CHESTERTON — When Brandon Newman left with his third foul, via a technical foul, at 3:43 of the first quarter, a window of opportunity seemed to open for Portage in Wednesday's Class 4A Chesterton Sectional.
Valparaiso quickly slammed it shut.
With their star on the bench for the rest of the half, the Vikings broke away from an early tie with a 12-0 run to lead by 15 at halftime and coasted past the Indians, 63-46.
Michigan City raced by Hobart in the second game, 73-40.
"We all had to pick it up. We all felt we had to do more," said Valpo's Nate Aerts, who scored 10 of his 16 points in the first half. "Our defense boosted us. It led into our offense. We just kept the tempo up."
Newman's absence wasn't an ideal situation for Valpo coach Barak Coolman, but the end result certainly was with his young players getting experience under fire.
"There's nothing like the emotions, the feelings of playing in your first sectional game," he said. "We're so young. The emotions definitely got to us, but I was proud of the way we responded across the board. Guys stepped up, which they've done all year. It's a huge confidence boost for guys who have never been out there before."
Valpo (18-5) concentrated on cutting off driving angles for Portage's Maurion Martin and Greg Milledge, and was successful containing both before play got loose in the fourth quarter.
"We locked down on defense. We've struggled with that at times, but we played solid defense until the fourth quarter," Coolman said.
Presented with the opportunity in the first half, Portage shot 5 of 18 with nine turnovers.
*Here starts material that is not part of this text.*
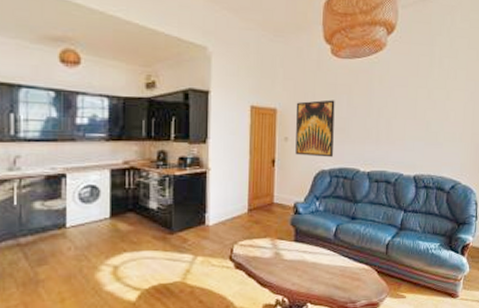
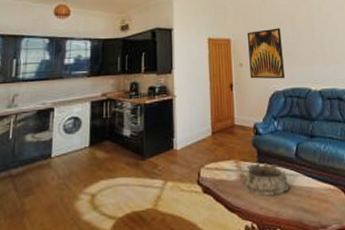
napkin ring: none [278,241,324,274] -> present [243,162,290,197]

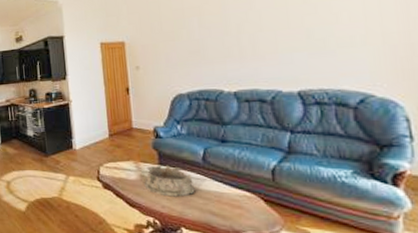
wall art: present [247,28,286,79] -> none [143,24,191,82]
"I bet we missed 10 shots in the paint in the first half," Indians coach Rick Snodgrass said. "They weren't stopping us getting to the rim. We just didn't make shots. If we make half of those, it's a ball game. We're a team that sometimes doesn't handle adversity well. That's been the case throughout the year when we've had slow starts. We forced too many things. We had too many errors. We needed to be more patient."
Newman played like a hungry lion let out of its cage in the second half, scoring 17 of his game-high 21 points, poster-izing an Indian on a wicked one-hand dunk in the fourth quarter.
"They're a great duo," Coolman said of Newman and Aerts. "They feed off each other."
Martin scored 18 and Milledge 15, getting most of their points late for Portage (12-13), which has lost 19 in a row to Valpo dating back to Dec. 7, 2007.
"They're good without (Newman)," Snodgrass said. "They have so many weapons."
In the second game, Michigan City (10-15) ran Hobart (12-12) ragged, building a double-digit advantage in the first quarter and pulling away.
"I was just happy we were confident and comfortable, the 2 Cs," Wolves coach John Boyd said. "You walk into somebody's home, they tell you to relax, but you're still kind of nervous. You don't want to mess up anything. We were willing to mess up stuff."
Jaivion Reid led the assault on both ends with 22 points and five steals.
"We played well as a team," Reid said. "We locked up on 'D.' We moved the ball good. We ran our sets and took open shots, the kind we knew we could make. Coach just told us, believe, have faith in the system."
Alex Thomas scored 16 points and Rayshon Howard 11 along with four blocks for City (10-15).
"It was good to see Ray being really active," Boyd said. "It's something we haven't seen all year. He's doing it at the right time. Jay's a wide body on the perimeter, getting in the lane, going to the glass, making things happen. Al got his hands on ball, rebounding, playing inside. I told Will (Hanyard), you got the reins. More than once, I've said, our biggest asset is the team. What I liked is we played as a group."
Done in by upwards of 20 turnovers, Hobart (12-13) was paced by Julian Harvey's 11 points, all in the second half. Conner Manjarrez added 10.
"I told coach Boyd before the game that's a dang good nine-win team," Hobart coach Michael Brown said. "We can't simulate that quickness in practice. They took us out of everything we wanted to. The pressure got to us, they hit shots and it just snowballed from there."